Based on Mitch Cullen’s novel “A Slight Trick Of The Mind”, “Mr. Holmes” finds Sherlock retired and living is seclusion in a remote Sussex farmhouse, caring for his bees and attended only by his housekeeper Mrs Munro and her young son Roger. Despite more than thirty years having passed, Holmes finds himself troubled by Watson’s account of his last case and seeks to set the record straight by recording his own version of events, but his advanced age and failing memory thwart his efforts to recall the events which led him to abruptly retire.
This is Sherlock Holmes as we have never seen him before. Frail, elderly and adrift in a world he no longer recognises or cares for. It’s a bold move to take such a popular character and examine him as he nears his end but the film takes its time to paint an intimate and moving portrait of Holmes’ life in seclusion. Although no longer a detective, Holmes still seeks to pursue his interests, including seeking out potential restoratives to aid his dimming memory. Told in a series of overlapping flashbacks, we learn of Holmes’ recent trip to Japan and the details of his last case.
McKellen delivers a masterful portrayal of an iconic figure, resisting the dying of the light until he feels that he has solved his final case. In the quiet and thoughtful atmosphere of the movie, the power is often in what McKellen chooses to play and not play that gives Holmes such depth and richness. His frailty is all the more shocking thanks to McKellen himself being something of a national treasure: the age make-up is superb, and the physicality of McKellen’s performance is so convincing that we are forced to contemplate the inevitability of the death not only of the character but of the performer.

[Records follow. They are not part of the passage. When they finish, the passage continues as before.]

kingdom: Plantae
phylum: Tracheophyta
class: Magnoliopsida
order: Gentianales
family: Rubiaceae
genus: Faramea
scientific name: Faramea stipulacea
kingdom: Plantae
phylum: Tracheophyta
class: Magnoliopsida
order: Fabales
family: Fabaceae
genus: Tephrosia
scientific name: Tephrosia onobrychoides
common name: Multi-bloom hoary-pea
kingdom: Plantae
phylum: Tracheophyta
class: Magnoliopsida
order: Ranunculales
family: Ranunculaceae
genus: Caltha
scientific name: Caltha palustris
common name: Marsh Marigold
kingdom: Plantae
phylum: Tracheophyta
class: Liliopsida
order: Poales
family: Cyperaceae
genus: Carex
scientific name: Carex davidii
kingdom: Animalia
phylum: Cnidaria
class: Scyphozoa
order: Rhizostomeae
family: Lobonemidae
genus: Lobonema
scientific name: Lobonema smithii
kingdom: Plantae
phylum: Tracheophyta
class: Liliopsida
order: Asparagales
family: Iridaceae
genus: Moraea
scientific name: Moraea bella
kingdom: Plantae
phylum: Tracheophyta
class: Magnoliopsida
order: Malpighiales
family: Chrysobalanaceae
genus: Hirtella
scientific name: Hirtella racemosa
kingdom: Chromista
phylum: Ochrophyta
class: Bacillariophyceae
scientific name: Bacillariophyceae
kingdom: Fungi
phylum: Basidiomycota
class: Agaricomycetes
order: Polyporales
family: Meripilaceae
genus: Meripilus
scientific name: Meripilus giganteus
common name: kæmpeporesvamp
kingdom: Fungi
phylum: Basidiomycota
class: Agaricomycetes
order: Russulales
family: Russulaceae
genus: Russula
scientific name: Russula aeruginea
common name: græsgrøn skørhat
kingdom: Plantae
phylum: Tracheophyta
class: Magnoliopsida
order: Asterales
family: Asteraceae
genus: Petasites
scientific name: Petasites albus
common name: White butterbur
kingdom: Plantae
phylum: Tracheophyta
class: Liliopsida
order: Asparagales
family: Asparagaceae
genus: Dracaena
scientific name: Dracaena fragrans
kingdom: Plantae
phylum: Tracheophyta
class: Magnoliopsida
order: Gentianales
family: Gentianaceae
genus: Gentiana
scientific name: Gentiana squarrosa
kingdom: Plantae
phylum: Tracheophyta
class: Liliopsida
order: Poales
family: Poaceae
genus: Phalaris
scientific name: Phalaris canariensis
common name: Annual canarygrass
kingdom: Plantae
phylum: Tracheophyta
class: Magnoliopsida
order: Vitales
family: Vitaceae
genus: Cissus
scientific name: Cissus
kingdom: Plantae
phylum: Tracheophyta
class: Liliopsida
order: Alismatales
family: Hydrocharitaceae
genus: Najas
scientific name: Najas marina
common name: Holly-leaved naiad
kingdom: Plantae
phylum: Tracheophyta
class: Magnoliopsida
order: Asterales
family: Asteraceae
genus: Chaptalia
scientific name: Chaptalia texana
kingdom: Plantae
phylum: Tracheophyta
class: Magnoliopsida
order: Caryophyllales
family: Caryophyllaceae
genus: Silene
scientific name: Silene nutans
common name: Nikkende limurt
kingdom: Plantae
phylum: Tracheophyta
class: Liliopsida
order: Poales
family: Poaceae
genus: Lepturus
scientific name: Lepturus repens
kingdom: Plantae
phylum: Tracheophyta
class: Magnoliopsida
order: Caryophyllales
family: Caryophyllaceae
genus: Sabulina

Thankfully, the flashbacks provide us with some comfort as we get to see a more sprightly Sherlock in his late prime, bristling against the celebrity image of Watson’s literary creation as he takes on the case of a husband whose grieving wife has been behaving strangely. The flashbacks also give us glimpses of Holmes in situations we have rarely seen him in, from the scorched earth of post-war Hiroshima to seeing him sit in a cinema watching a melodramatised version of his own exploits. There’s a gentle theme of the legend versus the man running through “Mr. Holmes” and, in a delicious nod to the past, the black and white movie Holmes is played by Nicholas Rowe, of “Young Sherlock Holmes” fame.
Laura Linney provides a sharp foil for McKellen’s elderly curmudgeon and theirs is a complex relationship which despite the overt resentment and squabbling has a genuine tenderness at its core. Milo Parker, as Roger, is a tremendous find and he gives a terrific performance that manages to more than hold its own against the heavyweight cast he spends the time with. His is the tiny spark of inspiration that brings Sherlock Holmes back into the world and helps him to the greatest discovery of his career.
Veteran director Bill Condon wisely offers no action set pieces or token spectacle, just an intriguing nest of mysteries set against the beautifully photographed Sussex countryside. In a noisy summer of extravagant blockbusters, this is a wonderfully quiet drama. Poignant and powerfully honest, “Mr Holmes” is an absorbing drama about regret and growing old; a study in grey of the twilight of The Great Detective.